Exactly the lines starting at the line containing "We introduce also" and ending at the line containing "The linear structure" are to be written out from the listing below, both included.

++++++++++++++++++++

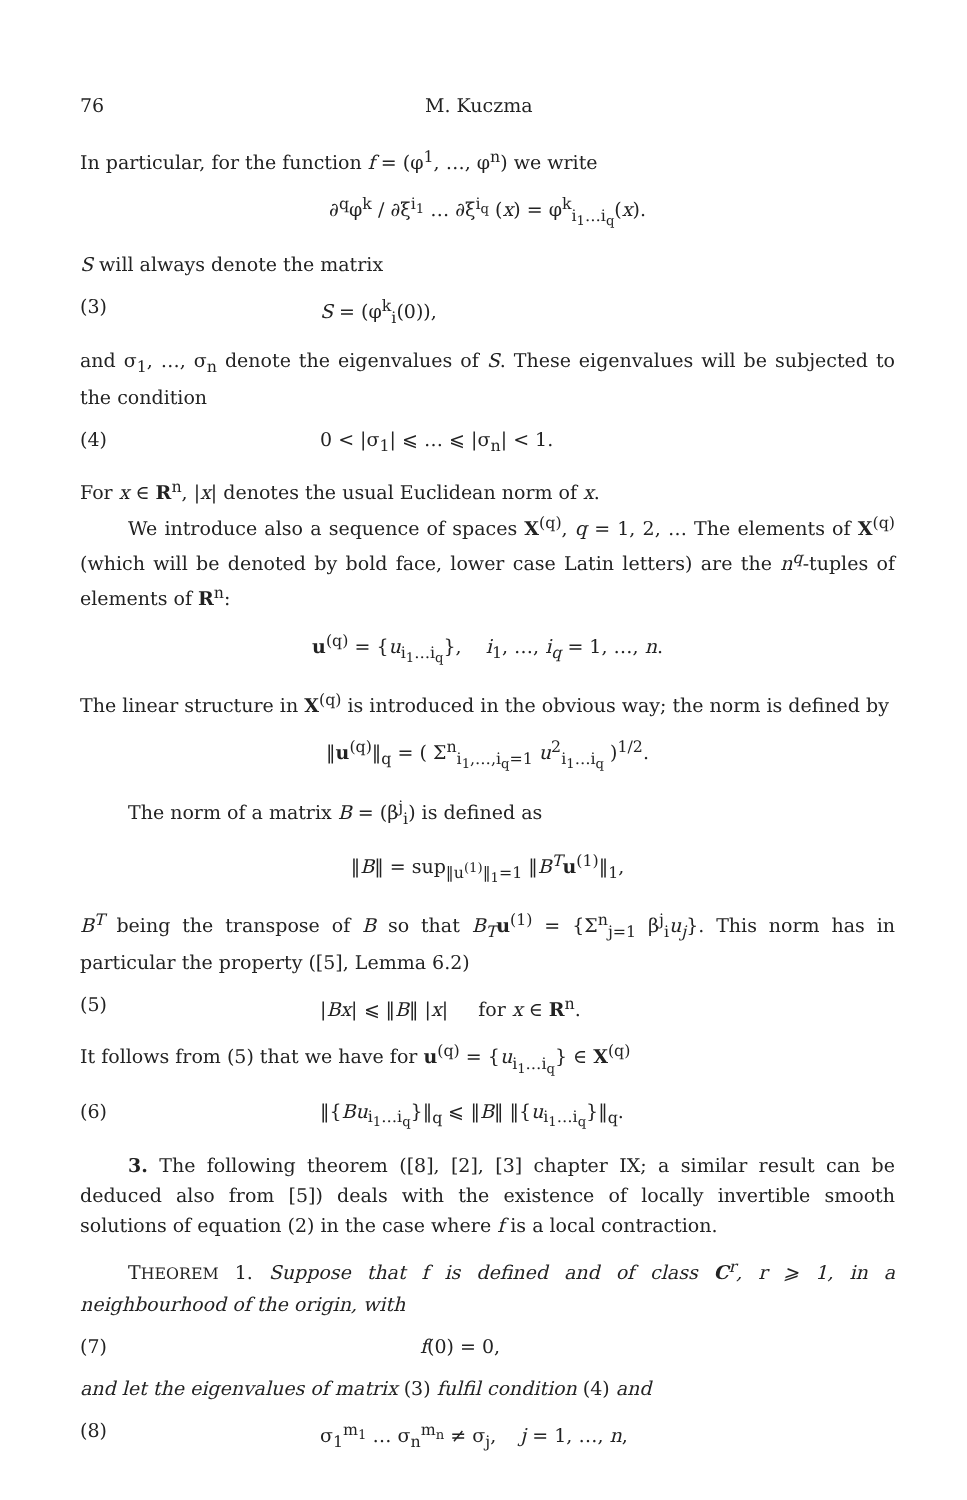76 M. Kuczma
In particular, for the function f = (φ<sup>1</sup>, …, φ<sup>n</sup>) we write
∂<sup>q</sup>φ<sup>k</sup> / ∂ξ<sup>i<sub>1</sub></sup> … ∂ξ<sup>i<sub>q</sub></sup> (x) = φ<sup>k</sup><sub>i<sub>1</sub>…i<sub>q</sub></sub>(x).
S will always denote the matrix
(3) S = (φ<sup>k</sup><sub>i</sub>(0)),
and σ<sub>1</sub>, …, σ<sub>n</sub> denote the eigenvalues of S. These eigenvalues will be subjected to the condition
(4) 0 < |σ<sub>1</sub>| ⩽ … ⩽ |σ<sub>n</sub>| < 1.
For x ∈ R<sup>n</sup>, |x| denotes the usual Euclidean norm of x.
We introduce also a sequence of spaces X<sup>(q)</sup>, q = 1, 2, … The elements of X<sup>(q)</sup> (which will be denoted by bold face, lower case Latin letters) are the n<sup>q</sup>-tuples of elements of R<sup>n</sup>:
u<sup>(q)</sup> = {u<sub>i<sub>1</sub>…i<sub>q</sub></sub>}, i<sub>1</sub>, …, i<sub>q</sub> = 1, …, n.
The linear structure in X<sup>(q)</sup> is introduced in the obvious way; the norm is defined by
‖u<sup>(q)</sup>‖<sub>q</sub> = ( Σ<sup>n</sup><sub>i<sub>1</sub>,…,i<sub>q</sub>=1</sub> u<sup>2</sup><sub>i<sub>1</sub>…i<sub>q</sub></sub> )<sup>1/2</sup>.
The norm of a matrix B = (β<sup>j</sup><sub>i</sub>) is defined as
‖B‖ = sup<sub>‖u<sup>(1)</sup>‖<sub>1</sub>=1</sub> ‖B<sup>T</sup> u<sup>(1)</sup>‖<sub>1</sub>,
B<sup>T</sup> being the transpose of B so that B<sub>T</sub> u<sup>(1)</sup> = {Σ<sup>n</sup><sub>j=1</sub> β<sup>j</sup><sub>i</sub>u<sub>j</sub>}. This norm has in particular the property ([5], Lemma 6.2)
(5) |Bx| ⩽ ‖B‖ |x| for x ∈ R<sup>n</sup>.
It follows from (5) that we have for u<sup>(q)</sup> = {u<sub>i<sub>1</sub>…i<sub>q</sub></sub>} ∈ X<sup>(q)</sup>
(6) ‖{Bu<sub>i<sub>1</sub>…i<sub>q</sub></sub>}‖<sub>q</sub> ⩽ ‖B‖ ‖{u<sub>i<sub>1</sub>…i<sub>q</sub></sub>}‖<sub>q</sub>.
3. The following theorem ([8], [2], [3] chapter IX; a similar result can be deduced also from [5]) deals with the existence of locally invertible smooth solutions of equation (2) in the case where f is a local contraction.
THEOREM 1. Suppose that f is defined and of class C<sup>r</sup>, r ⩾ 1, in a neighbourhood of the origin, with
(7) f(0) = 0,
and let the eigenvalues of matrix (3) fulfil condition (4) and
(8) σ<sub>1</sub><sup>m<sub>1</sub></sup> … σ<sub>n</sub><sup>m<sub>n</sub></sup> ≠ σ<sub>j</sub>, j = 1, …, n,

++++++++++++++++++++

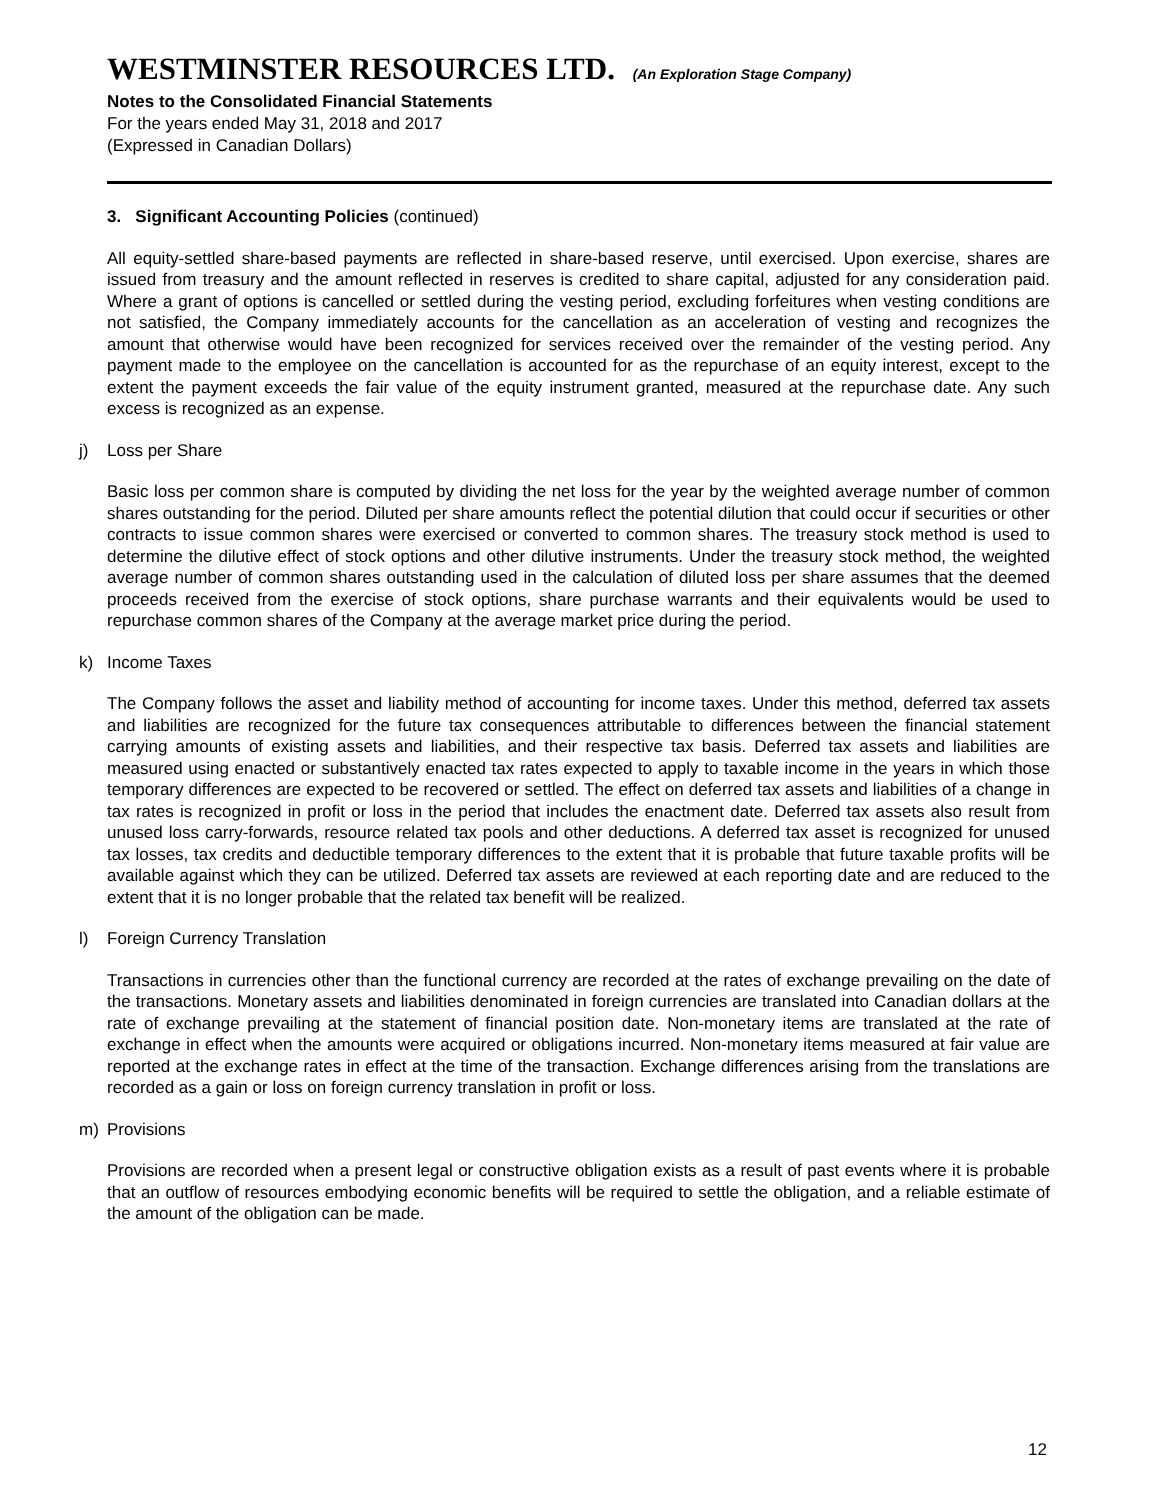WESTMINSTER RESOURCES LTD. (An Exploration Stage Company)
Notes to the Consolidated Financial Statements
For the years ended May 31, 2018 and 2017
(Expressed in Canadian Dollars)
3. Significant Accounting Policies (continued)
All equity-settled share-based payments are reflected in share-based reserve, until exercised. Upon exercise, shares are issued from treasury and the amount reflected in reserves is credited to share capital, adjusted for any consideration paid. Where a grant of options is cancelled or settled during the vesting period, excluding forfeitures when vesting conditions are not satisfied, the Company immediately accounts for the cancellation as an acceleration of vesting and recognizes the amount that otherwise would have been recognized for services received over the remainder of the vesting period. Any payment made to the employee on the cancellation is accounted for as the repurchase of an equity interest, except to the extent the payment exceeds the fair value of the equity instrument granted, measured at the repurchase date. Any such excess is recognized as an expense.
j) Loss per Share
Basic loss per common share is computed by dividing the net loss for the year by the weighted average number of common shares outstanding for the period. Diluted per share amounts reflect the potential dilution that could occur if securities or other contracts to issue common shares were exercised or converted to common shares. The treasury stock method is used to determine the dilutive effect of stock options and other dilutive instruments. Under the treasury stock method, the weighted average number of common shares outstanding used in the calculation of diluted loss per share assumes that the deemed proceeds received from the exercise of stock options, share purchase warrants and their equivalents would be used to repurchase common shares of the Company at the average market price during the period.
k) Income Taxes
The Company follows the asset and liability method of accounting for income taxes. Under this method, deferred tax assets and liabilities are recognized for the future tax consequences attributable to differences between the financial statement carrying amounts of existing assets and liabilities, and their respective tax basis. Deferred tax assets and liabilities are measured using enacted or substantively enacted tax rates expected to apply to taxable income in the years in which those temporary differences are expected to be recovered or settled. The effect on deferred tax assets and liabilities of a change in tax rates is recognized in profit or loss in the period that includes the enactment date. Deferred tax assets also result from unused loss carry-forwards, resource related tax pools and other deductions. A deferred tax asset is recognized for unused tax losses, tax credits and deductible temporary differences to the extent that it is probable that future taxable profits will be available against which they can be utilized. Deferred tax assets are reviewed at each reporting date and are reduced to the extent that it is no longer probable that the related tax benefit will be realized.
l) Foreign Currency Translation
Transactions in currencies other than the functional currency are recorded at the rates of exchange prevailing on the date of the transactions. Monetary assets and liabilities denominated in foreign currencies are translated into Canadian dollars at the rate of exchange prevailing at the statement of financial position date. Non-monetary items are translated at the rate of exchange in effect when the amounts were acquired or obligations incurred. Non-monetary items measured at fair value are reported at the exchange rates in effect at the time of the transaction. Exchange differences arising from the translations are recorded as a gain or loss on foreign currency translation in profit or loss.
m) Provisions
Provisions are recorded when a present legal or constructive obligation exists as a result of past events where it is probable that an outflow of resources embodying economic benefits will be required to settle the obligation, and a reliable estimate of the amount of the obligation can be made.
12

++++++++++++++++++++

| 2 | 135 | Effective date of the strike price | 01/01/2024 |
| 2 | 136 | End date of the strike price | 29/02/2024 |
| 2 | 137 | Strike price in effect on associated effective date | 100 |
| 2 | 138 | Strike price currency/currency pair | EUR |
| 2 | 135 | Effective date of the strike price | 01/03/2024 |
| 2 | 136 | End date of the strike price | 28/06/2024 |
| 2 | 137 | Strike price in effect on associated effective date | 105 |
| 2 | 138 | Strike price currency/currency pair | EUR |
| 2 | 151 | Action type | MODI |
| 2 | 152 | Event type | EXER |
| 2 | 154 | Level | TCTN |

++++++++++++++++++++

Exercise response ▸
We introduce also a sequence of spaces X<sup>(q)</sup>, q = 1, 2, … The elements of X<sup>(q)</sup> (which will be denoted by bold face, lower case Latin letters) are the n<sup>q</sup>-tuples of elements of R<sup>n</sup>:
u<sup>(q)</sup> = {u<sub>i<sub>1</sub>…i<sub>q</sub></sub>}, i<sub>1</sub>, …, i<sub>q</sub> = 1, …, n.
The linear structure in X<sup>(q)</sup> is introduced in the obvious way; the norm is defined by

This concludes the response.